>> begin Excerpt to read

The new standard “Key Attributes of Effective Resolution Regimes for Financial Institutions” will help address the “too-big-to-fail” problem by making it possible to resolve any financial institution in an orderly manner and without exposing the taxpayer to the risk of loss, protecting vital economic functions through mechanisms for losses to be shared (in order of seniority) between shareholders and unsecured and uninsured creditors.
The Key Attributes are a core component of the FSB policy measures, endorsed by the G20 Leaders to address the risks to the global financial system from SIFIs.
More specifically, the Key Attributes require jurisdictions to:
- Ensure they have designated resolution authorities with a broad range of powers to intervene and resolve a financial institution that is no longer viable, including through transfers of business and creditor-financed recapitalisation (“bail-in” within resolution), that allocate losses to shareholders and unsecured and uninsured creditors in their order of seniority;
- Remove impediments to cross-border cooperation and provide resolution authorities with incentives, statutory mandates and powers to share information across borders and achieve a coordinated solution that takes into account financial stability in all jurisdictions affected by a financial institution’s failure;
- Ensure that recovery and resolution plans are put in place for all G-SIFIs, which are regularly reviewed and updated, under the control of top officials, and informed by rigorous annual resolvability assessments that assess the feasibility and credibility of resolution strategies for each G-SIFI;
- Maintain Crisis Management Groups for all G-SIFIs, bringing together home and key host authorities and underpinned by institution-specific cross-border cooperation agreements.
The Key Attributes of Effective Resolution Regimes are the result of work undertaken by the FSB jointly with its members including the IMF, World Bank and the standard-setting bodies.
And earlier draft was subject to a public consultation in July and August of this year. Responses to that consultation strongly supported the resolution powers and framework proposed by the FSB (see Overview of Responses to the Public Consultation), and resulted in some technical improvements to the standard.
The G20 and the FSB are calling on countries to undertake the reforms necessary to implement this standard. Implementation will require legislative changes, significantly stepped up cooperation amongst authorities across borders and reviews by firms and competent authorities of G-SIFI business structures and operations to improve recovery and resolution planning.

>> end Excerpt to read
>> begin Listing

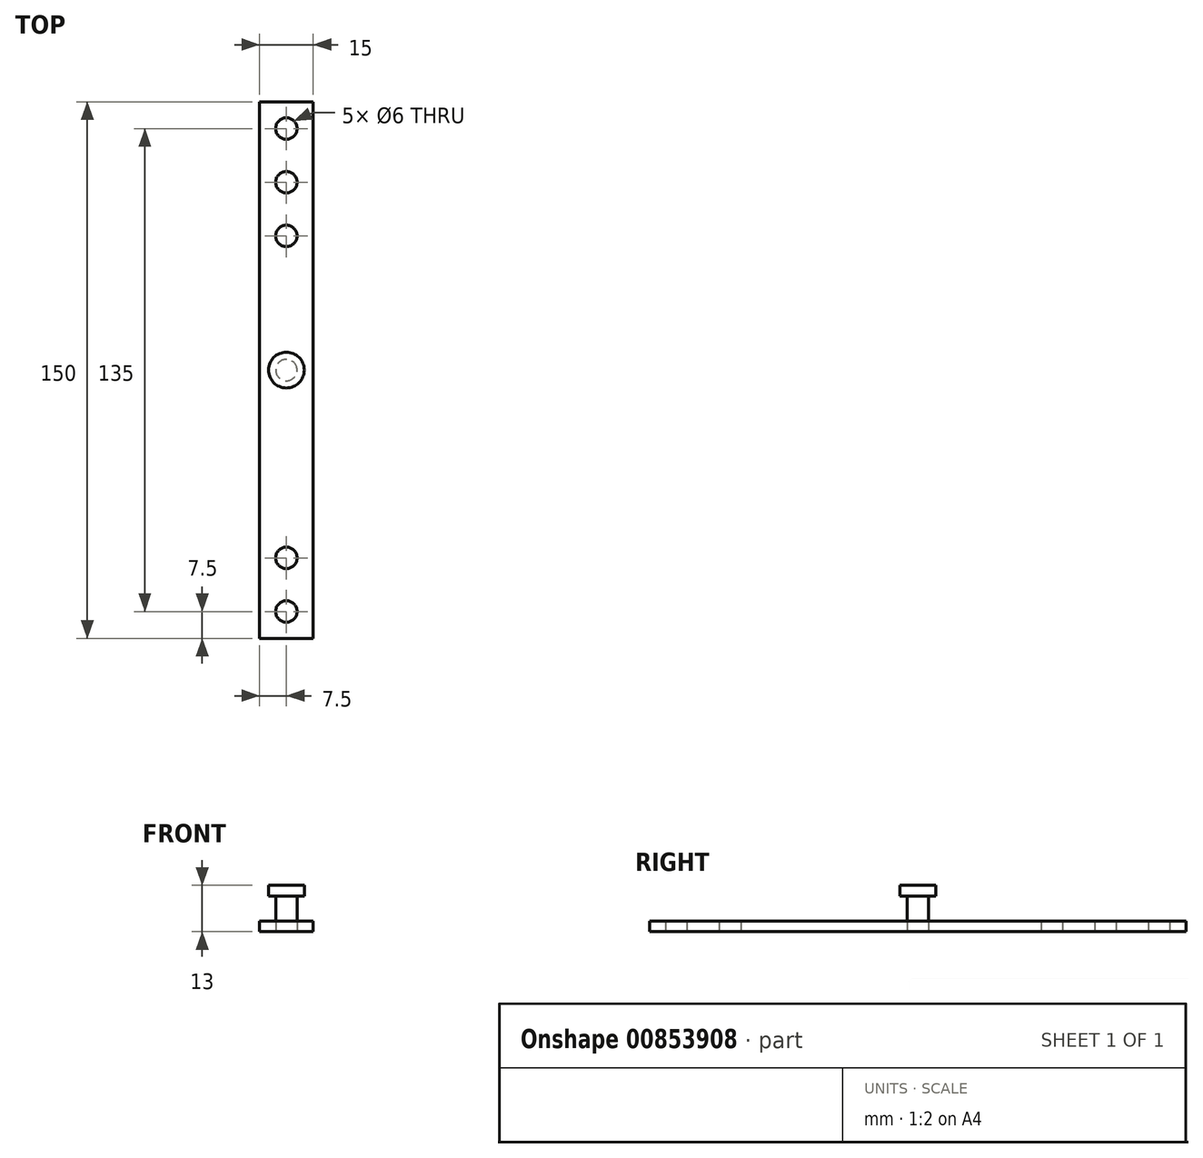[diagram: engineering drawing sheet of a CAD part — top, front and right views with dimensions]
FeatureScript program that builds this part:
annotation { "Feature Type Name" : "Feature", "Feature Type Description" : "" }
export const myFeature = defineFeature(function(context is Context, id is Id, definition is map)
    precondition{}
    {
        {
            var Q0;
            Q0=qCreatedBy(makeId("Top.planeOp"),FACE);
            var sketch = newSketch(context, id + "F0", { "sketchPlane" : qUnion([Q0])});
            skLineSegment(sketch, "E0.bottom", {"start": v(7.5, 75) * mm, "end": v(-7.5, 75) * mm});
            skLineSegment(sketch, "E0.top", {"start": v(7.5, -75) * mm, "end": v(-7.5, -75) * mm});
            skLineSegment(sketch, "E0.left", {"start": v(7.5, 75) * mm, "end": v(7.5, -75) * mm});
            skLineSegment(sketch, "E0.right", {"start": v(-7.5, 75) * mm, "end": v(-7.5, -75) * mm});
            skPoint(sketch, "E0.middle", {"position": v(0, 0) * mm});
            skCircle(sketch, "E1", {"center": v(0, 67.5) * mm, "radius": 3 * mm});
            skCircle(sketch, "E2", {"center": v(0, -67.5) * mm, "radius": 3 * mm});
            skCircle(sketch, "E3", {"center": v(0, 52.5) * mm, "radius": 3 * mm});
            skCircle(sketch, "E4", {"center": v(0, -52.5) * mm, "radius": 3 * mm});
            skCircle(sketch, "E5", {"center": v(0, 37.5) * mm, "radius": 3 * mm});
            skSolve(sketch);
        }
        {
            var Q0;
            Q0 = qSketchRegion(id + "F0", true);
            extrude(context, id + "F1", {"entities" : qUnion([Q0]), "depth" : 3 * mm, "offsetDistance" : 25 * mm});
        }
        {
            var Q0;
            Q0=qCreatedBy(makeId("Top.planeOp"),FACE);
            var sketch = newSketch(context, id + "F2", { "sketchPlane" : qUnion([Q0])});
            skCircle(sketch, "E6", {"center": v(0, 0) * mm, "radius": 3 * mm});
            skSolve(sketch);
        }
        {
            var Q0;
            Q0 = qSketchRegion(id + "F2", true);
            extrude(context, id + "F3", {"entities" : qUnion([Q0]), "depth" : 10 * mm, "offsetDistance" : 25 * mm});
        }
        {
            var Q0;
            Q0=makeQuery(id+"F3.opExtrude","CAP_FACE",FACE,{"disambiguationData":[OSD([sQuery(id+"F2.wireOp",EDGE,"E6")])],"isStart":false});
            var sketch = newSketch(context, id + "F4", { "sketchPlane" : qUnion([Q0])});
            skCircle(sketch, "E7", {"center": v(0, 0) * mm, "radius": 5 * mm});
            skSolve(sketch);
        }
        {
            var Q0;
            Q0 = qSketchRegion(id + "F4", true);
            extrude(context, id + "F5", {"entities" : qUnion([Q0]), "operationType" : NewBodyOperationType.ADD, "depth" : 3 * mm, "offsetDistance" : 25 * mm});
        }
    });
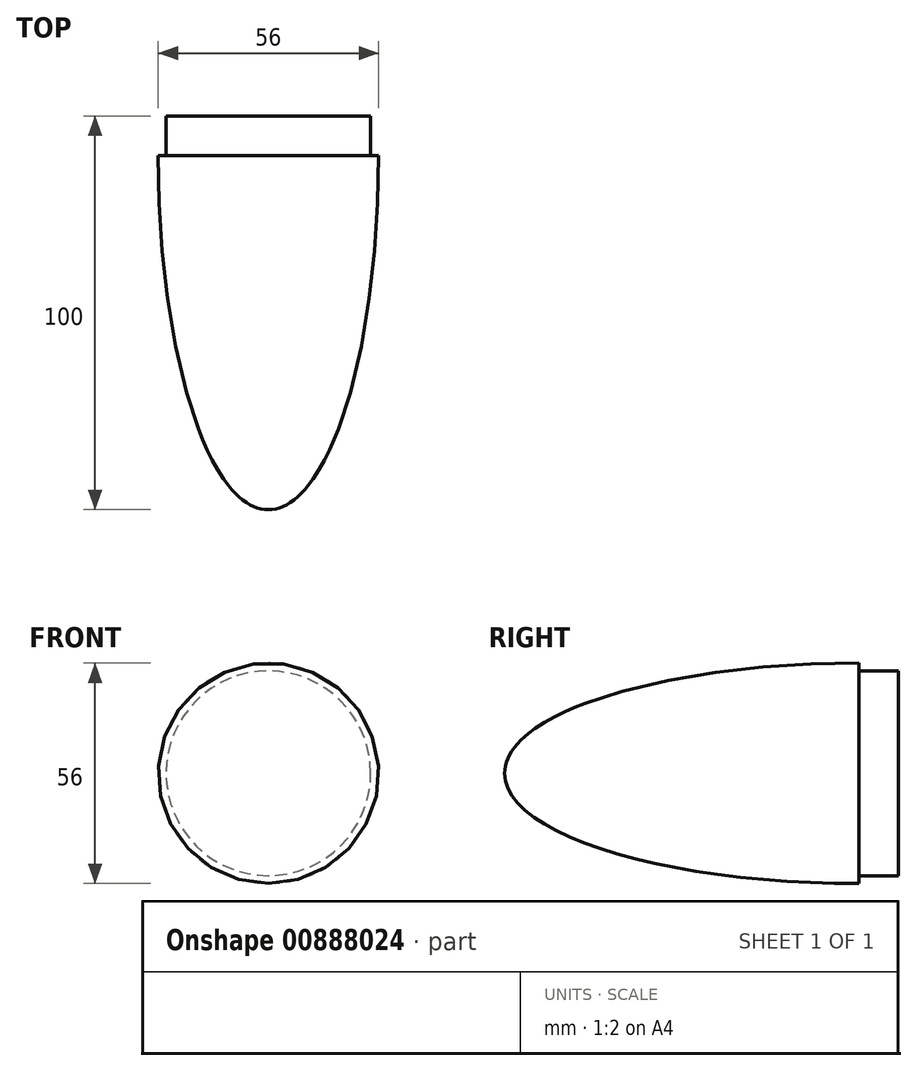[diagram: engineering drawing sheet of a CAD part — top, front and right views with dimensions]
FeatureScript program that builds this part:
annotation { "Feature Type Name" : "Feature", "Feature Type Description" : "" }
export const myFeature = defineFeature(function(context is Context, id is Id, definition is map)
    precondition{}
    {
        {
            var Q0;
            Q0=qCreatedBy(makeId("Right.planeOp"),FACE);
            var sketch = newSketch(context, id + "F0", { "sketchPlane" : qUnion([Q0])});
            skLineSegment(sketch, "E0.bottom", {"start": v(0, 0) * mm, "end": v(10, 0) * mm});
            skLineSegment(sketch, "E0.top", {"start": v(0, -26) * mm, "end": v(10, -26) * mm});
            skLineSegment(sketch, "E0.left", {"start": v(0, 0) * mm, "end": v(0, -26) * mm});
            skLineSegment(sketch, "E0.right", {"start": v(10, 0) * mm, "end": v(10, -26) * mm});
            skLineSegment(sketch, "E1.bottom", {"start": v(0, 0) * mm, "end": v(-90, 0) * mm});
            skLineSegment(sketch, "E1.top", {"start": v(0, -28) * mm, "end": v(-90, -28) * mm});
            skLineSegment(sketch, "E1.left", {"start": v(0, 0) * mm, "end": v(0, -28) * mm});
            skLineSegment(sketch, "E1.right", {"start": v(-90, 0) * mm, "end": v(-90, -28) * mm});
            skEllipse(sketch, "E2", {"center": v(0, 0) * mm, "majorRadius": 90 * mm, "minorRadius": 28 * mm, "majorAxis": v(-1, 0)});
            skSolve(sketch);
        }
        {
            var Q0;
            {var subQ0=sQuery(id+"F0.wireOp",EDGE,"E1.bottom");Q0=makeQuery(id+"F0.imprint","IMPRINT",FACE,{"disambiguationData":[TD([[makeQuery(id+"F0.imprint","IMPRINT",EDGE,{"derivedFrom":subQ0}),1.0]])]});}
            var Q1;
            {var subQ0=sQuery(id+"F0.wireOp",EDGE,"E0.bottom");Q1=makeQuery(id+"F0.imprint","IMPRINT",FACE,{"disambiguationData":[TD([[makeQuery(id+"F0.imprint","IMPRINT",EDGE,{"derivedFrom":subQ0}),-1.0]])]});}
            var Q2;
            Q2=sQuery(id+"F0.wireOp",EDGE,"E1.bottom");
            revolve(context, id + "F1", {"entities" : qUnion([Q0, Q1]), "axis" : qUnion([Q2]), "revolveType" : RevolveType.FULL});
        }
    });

>> end Listing
>> begin Listing

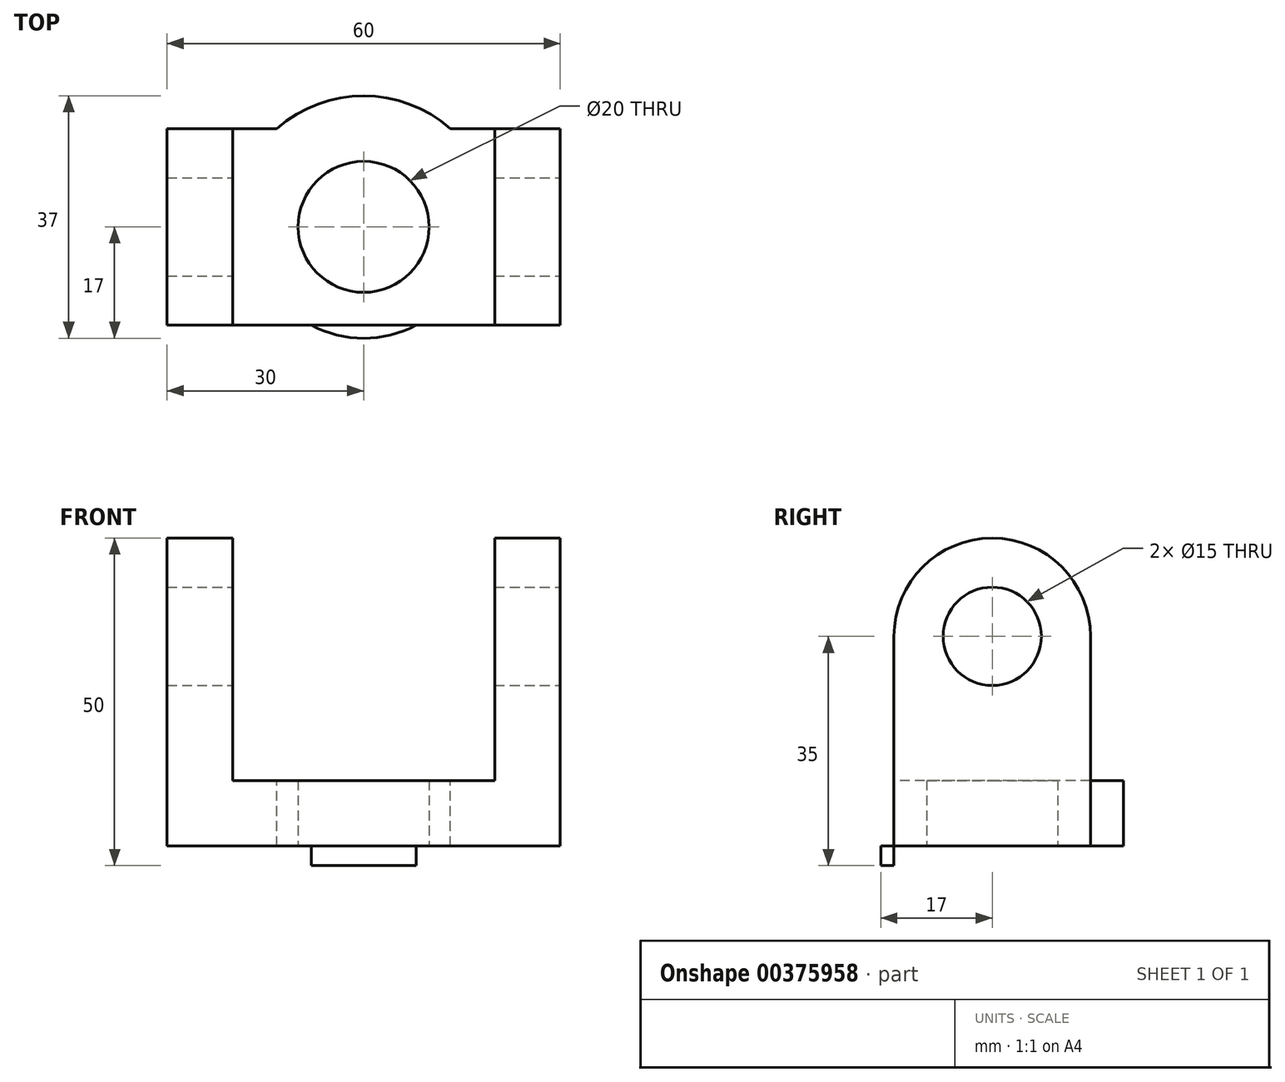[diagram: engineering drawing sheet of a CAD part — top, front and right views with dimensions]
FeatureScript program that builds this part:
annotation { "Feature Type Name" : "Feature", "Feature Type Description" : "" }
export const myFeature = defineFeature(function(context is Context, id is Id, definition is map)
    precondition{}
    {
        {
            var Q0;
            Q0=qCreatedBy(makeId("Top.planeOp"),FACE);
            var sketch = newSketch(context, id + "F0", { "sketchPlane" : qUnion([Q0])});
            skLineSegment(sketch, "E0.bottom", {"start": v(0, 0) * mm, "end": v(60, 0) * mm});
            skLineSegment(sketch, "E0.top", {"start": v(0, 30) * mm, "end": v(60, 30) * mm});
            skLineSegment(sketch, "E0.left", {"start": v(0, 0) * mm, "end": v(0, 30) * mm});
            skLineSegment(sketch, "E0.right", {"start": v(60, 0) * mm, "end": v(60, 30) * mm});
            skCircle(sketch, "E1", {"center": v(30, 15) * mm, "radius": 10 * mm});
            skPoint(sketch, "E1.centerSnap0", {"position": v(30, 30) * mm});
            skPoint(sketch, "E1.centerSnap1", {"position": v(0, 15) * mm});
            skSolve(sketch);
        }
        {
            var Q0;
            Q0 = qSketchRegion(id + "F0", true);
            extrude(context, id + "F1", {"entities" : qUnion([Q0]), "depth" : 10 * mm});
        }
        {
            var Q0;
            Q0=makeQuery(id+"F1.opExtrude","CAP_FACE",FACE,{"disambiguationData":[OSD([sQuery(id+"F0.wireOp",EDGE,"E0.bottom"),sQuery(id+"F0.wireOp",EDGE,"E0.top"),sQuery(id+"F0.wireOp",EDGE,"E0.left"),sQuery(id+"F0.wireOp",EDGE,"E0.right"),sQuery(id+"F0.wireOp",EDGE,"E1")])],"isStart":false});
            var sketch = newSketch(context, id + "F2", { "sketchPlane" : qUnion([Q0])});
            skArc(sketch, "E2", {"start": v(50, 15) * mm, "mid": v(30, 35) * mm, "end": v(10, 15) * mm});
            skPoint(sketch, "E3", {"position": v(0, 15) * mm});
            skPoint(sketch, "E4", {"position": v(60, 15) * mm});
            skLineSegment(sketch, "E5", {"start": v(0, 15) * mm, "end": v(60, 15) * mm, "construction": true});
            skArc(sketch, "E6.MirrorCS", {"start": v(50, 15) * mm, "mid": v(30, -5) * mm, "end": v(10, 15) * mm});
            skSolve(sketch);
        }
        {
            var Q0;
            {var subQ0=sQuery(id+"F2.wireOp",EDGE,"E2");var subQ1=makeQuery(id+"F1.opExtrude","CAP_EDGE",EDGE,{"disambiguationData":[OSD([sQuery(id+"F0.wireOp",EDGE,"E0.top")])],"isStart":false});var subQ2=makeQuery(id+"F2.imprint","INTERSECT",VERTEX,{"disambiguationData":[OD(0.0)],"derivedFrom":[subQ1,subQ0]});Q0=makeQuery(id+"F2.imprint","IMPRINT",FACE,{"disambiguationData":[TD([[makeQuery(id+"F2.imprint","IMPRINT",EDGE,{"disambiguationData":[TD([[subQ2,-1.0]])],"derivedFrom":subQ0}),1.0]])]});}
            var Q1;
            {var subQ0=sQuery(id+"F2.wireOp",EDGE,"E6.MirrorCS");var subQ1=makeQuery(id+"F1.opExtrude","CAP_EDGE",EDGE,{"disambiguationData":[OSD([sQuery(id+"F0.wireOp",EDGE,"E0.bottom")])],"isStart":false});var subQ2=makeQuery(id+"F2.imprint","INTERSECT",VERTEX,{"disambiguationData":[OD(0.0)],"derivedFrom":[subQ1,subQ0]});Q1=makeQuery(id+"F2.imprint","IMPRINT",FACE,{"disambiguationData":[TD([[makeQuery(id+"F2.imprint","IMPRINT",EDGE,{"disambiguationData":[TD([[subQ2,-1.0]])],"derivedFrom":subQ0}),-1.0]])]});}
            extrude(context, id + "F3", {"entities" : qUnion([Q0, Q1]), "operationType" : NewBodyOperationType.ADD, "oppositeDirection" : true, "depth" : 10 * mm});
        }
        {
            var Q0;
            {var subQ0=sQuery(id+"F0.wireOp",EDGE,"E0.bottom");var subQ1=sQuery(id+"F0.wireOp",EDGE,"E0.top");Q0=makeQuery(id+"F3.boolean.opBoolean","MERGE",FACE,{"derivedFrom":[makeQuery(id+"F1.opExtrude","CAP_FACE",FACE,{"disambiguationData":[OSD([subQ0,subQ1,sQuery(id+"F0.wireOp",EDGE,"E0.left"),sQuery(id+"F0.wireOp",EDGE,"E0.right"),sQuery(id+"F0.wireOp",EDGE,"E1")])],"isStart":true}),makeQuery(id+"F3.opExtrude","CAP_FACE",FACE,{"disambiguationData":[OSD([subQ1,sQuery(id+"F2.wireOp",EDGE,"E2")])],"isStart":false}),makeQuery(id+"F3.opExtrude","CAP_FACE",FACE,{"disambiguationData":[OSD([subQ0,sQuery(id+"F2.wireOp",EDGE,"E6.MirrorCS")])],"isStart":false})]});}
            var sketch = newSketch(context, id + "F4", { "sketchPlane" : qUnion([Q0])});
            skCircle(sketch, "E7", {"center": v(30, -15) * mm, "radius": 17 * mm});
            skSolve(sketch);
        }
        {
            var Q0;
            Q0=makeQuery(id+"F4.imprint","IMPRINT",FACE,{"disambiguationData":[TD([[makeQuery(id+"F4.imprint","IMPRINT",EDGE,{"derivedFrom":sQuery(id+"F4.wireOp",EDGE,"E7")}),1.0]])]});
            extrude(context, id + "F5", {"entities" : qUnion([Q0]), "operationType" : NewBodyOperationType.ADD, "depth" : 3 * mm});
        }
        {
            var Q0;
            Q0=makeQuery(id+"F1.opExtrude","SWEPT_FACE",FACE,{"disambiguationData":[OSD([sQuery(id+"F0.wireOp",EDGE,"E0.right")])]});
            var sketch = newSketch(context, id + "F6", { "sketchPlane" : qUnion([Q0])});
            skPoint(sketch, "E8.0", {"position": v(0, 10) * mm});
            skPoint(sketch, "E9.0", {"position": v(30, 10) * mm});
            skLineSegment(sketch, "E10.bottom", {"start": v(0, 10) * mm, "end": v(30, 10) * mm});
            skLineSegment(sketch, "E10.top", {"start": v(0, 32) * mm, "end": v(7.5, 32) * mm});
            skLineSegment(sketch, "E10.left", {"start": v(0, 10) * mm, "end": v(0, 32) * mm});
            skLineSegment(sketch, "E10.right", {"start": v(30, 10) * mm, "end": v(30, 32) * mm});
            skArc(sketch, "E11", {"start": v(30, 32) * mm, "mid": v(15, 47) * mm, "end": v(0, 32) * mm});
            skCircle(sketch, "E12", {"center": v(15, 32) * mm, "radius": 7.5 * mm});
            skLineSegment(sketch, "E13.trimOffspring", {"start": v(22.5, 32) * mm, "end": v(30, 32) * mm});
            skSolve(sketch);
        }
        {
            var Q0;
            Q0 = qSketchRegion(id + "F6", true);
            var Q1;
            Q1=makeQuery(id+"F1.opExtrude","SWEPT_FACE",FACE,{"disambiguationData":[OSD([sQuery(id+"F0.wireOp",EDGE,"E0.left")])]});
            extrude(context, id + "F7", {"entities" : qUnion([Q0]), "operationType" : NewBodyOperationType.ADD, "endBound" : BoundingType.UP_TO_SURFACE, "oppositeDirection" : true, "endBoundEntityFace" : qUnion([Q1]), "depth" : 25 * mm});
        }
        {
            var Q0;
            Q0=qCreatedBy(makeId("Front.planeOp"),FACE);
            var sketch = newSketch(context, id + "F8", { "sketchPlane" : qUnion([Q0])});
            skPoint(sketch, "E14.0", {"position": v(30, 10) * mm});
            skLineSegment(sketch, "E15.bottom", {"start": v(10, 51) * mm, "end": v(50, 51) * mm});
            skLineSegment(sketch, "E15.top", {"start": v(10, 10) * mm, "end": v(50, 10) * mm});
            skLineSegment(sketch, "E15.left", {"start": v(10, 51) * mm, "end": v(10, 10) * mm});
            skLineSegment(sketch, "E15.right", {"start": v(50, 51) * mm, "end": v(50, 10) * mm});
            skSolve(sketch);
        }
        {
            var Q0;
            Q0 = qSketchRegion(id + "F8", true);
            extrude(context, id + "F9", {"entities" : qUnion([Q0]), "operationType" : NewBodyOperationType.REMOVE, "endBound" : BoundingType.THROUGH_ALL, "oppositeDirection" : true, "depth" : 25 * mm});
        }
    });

>> end Listing

Directions:
#1 From the passage on effective resolution regimes, copy word for word the section starting with "The Key Attributes are" and going on through "system from SIFIs.".
#2 Translate this sentence from the passage on effective resolution regimes into Spanish: "The Key Attributes are a core component of the FSB policy measures, endorsed by the G20 Leaders to address the risks to the global financial system from SIFIs."
#3 Go on with the passage on effective resolution regimes, picking up after its final sentence.

In response:
#1
The Key Attributes are a core component of the FSB policy measures, endorsed by the G20 Leaders to address the risks to the global financial system from SIFIs.

#2 Los Atributos Clave son un componente central de las medidas de política del FSB, respaldadas por los Líderes del G20 para abordar los riesgos para el sistema financiero mundial derivados de las SIFI.

#3
Mario Draghi, Chairman of the FSB said: “The big lesson of the crisis is that the world needs a way of resolving any financial institution – no matter what size – if it gets into trouble. The FSB Key Attributes are a breakthrough. They represent a very significant step towards achieving this international policy goal of making too-big-to-fail a thing of the past. Once incorporated into laws, they will provide national authorities with the necessary powers to act swiftly and decisively to carry out an orderly resolution of a failing SIFI. Using those tools, authorities need to re-energize resolvability assessments and planning to address the obstacles to resolution that size and complexity have posed.”
Paul Tucker, Deputy Governor of the Bank of England and Chairman of the Resolution Steering Group that developed the Key Attributes, added that “together with the additional loss absorbency for globally systemic banks, the Key Attributes will help to produce a more disciplined and resilient financial system where taxpayers no longer bear the costs of banking failures. The role of bondholders in monitoring banking risks is vital.”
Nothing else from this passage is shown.